#### Exercise material
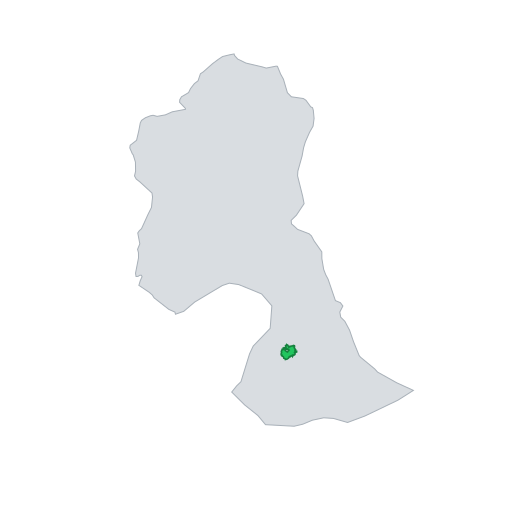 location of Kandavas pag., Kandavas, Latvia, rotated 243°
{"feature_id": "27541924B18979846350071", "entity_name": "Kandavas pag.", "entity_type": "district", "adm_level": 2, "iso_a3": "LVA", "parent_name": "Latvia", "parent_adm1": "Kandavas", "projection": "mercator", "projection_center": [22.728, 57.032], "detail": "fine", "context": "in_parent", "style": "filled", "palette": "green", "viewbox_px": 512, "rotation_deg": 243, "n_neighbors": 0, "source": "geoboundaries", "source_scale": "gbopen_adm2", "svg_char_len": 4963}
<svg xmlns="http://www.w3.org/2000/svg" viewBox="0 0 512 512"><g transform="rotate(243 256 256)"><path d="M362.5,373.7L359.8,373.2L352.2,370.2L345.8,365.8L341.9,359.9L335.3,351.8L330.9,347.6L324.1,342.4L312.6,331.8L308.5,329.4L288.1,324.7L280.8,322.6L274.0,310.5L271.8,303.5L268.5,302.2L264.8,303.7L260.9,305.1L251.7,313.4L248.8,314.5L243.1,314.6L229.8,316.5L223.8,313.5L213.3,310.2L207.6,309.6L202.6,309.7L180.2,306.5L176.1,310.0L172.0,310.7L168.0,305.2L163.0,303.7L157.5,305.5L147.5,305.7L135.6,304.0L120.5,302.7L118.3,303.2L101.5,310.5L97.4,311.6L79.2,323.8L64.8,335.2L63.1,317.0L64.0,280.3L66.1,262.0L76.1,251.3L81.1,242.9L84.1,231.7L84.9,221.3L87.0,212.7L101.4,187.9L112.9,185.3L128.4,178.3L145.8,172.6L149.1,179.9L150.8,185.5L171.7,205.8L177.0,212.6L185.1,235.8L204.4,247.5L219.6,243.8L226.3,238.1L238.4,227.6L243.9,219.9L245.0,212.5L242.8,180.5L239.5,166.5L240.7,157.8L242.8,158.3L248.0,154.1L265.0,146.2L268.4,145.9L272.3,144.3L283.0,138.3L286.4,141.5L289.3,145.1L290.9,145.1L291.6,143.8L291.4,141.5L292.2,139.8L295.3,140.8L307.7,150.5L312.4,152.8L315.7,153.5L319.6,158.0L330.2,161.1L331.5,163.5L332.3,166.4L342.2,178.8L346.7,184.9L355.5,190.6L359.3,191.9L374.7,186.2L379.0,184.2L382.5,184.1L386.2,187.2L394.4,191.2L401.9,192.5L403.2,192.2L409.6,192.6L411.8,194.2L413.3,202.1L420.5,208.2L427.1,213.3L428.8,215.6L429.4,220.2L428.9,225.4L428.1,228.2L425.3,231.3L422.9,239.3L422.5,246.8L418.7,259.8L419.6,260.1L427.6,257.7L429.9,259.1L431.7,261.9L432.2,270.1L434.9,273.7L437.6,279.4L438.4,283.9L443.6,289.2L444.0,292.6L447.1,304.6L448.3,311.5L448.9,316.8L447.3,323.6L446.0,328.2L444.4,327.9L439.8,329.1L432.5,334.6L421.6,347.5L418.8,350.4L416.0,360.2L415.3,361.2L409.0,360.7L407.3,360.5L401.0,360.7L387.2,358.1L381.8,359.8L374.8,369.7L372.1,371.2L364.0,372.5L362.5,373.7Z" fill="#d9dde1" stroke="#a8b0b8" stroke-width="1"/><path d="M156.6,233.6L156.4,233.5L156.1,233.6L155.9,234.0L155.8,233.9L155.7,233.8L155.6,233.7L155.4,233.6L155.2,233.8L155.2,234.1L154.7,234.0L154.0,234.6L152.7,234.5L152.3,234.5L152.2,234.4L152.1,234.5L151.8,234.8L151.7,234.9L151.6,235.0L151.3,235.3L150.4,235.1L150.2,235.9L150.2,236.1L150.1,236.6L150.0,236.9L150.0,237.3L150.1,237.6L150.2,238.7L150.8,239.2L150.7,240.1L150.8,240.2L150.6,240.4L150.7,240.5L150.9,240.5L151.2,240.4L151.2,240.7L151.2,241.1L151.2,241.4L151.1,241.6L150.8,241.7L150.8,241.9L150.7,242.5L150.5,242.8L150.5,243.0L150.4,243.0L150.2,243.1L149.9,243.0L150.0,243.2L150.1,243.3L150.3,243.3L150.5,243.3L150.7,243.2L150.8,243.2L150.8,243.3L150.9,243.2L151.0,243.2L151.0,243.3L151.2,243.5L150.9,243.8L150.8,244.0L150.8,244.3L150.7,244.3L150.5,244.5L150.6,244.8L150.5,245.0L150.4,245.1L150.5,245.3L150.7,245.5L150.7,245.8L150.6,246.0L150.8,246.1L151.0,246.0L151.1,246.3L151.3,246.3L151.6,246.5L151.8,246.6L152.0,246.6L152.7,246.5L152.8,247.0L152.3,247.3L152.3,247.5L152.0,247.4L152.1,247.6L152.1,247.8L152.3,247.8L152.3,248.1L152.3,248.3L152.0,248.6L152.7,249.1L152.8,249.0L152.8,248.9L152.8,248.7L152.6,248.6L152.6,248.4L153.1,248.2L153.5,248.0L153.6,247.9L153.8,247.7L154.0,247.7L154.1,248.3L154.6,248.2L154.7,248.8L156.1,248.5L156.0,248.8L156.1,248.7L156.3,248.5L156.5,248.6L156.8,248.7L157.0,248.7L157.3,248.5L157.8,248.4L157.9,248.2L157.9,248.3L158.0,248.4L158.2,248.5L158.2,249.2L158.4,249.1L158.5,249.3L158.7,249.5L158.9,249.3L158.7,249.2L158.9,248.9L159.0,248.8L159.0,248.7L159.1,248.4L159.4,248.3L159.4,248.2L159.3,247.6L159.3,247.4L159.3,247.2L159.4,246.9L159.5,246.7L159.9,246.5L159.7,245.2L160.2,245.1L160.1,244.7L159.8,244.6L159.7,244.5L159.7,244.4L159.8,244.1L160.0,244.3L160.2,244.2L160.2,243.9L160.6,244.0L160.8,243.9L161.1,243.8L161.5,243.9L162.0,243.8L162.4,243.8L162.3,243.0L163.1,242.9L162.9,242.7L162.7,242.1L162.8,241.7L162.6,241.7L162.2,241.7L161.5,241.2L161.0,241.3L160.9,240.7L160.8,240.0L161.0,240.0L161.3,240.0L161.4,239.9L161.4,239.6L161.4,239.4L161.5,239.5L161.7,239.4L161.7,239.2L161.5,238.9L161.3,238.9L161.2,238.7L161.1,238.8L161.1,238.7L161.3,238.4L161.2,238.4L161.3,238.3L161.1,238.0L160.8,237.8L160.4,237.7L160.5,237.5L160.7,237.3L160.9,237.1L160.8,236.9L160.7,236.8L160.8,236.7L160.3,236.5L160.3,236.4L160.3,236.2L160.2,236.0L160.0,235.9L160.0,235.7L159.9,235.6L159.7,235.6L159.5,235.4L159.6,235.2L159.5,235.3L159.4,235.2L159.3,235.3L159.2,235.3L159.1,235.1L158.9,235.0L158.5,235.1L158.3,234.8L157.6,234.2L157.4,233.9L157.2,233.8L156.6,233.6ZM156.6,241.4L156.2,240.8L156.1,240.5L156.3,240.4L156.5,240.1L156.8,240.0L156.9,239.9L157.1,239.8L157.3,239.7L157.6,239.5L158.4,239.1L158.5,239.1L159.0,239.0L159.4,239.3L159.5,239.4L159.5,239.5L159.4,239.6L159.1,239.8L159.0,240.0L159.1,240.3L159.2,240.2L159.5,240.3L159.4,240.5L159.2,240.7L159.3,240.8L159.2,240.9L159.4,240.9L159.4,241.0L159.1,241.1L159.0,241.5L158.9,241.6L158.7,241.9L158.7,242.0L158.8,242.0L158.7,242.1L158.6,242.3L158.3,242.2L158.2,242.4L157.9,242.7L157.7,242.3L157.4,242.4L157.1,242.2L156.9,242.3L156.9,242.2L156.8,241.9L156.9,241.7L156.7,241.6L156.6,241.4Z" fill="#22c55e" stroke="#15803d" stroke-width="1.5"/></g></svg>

* * *

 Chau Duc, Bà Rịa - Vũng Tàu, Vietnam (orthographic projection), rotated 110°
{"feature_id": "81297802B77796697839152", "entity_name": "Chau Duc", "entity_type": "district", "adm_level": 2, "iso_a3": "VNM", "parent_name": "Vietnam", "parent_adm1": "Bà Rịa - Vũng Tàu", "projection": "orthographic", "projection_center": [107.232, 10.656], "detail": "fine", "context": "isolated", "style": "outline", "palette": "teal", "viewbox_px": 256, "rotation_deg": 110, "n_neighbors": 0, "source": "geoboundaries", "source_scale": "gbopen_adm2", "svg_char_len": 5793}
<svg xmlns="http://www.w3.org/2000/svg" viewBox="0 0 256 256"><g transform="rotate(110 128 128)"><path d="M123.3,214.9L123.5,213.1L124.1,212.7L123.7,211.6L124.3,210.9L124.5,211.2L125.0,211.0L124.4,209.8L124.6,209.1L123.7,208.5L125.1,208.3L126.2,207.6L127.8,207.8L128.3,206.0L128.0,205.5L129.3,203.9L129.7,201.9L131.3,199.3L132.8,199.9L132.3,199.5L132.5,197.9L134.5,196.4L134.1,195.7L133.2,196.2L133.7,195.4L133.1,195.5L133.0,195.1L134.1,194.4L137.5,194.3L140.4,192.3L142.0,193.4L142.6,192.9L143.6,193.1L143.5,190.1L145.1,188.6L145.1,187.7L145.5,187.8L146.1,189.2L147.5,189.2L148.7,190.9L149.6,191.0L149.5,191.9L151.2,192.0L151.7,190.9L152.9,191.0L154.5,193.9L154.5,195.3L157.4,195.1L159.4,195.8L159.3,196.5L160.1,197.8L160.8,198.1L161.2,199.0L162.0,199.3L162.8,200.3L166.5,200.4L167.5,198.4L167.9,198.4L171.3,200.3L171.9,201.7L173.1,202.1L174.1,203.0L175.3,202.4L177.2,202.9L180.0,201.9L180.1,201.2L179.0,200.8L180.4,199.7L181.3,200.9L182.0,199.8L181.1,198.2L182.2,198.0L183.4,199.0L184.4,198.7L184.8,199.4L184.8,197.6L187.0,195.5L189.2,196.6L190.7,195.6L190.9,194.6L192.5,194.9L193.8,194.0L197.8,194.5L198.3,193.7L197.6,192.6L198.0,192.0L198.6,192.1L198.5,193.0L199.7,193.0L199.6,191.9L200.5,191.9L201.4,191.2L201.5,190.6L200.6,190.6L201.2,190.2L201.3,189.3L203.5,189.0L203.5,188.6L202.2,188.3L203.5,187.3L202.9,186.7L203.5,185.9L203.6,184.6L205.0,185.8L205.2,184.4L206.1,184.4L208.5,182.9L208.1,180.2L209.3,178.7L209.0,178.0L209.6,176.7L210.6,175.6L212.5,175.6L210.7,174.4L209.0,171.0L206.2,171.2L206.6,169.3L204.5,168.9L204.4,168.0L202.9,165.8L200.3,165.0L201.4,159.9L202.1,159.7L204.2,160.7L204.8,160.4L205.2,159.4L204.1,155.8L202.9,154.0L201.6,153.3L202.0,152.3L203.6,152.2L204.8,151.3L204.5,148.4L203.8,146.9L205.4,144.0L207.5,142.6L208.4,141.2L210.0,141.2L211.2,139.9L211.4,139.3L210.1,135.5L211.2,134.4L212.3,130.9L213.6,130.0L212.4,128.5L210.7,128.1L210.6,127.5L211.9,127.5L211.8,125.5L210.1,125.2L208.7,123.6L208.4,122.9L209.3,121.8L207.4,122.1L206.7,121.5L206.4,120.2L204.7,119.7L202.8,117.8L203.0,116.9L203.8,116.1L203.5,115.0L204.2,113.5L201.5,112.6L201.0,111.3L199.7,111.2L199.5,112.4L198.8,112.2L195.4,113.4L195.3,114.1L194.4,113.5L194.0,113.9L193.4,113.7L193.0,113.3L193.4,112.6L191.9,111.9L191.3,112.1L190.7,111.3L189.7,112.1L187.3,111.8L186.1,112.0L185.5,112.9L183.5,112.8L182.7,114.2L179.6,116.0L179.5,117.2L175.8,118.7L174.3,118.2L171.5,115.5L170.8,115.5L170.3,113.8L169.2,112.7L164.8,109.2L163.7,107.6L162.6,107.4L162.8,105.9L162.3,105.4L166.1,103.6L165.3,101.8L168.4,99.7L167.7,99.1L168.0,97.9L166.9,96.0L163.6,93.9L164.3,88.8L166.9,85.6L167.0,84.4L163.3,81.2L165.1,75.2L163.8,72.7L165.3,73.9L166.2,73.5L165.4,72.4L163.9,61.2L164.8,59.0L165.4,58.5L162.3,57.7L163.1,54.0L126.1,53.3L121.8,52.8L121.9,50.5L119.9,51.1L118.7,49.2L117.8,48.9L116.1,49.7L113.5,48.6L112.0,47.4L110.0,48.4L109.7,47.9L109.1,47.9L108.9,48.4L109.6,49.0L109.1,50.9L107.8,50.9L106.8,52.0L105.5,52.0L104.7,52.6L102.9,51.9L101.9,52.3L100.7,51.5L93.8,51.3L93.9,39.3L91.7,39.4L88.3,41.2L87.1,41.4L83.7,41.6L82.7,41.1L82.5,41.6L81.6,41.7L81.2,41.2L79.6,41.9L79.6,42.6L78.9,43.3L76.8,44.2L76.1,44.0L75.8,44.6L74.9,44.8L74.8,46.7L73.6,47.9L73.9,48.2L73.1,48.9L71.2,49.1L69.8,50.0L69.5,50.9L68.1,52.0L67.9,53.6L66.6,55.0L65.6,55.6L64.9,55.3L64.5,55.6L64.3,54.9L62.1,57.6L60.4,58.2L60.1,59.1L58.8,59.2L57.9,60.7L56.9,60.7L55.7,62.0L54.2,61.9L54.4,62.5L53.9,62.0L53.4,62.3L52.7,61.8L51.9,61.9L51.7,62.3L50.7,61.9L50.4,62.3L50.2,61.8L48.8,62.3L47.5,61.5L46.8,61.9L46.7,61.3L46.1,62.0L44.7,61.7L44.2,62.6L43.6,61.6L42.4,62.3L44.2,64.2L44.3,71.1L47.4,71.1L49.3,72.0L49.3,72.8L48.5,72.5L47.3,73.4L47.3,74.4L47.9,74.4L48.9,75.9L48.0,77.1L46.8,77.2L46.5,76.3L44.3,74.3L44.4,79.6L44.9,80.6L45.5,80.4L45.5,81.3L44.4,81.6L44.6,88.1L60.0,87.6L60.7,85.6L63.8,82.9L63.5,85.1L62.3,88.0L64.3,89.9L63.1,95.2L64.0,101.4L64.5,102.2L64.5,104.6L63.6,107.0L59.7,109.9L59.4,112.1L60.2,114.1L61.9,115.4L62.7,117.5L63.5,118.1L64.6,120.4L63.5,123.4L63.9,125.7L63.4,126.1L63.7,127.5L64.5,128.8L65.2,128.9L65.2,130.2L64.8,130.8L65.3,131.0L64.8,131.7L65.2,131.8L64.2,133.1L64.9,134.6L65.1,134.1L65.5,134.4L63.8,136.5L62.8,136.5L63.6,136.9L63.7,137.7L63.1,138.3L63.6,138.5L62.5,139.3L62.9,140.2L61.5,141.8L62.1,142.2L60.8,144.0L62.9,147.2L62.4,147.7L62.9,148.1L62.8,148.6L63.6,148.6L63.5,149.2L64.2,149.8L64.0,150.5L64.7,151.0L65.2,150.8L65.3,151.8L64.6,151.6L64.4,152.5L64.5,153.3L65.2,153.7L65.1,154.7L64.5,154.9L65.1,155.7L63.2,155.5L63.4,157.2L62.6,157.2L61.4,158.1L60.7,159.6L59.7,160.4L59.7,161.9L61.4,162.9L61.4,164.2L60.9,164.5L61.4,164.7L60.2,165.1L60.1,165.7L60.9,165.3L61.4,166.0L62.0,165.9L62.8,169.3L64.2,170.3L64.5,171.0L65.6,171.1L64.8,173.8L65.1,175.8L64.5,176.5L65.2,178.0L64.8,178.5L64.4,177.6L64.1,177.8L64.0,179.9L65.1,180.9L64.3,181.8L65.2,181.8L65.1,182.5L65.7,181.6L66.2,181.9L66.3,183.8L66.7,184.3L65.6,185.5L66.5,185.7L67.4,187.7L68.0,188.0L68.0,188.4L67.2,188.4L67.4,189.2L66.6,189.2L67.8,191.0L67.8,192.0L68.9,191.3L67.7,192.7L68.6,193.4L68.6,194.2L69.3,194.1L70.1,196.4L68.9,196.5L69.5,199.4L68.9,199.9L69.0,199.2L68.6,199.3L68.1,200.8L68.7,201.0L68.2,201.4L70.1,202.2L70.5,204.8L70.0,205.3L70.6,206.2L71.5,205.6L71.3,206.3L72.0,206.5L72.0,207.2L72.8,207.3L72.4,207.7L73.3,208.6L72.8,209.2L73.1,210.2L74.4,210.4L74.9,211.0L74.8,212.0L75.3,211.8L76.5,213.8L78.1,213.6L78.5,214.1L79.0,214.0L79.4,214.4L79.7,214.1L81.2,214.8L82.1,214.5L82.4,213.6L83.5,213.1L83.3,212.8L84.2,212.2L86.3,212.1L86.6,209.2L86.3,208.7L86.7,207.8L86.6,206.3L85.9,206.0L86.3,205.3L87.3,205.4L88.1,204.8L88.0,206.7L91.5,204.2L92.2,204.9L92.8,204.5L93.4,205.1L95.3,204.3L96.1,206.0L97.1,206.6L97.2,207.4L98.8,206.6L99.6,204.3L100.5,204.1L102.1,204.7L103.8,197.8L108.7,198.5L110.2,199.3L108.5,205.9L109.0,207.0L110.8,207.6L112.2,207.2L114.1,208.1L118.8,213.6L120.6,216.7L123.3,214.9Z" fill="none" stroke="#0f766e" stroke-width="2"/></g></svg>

#### Objective
Pick out every line of the material above that contains the string "source".

#### Solution
{"feature_id": "27541924B18979846350071", "entity_name": "Kandavas pag.", "entity_type": "district", "adm_level": 2, "iso_a3": "LVA", "parent_name": "Latvia", "parent_adm1": "Kandavas", "projection": "mercator", "projection_center": [22.728, 57.032], "detail": "fine", "context": "in_parent", "style": "filled", "palette": "green", "viewbox_px": 512, "rotation_deg": 243, "n_neighbors": 0, "source": "geoboundaries", "source_scale": "gbopen_adm2", "svg_char_len": 4963}
{"feature_id": "81297802B77796697839152", "entity_name": "Chau Duc", "entity_type": "district", "adm_level": 2, "iso_a3": "VNM", "parent_name": "Vietnam", "parent_adm1": "Bà Rịa - Vũng Tàu", "projection": "orthographic", "projection_center": [107.232, 10.656], "detail": "fine", "context": "isolated", "style": "outline", "palette": "teal", "viewbox_px": 256, "rotation_deg": 110, "n_neighbors": 0, "source": "geoboundaries", "source_scale": "gbopen_adm2", "svg_char_len": 5793}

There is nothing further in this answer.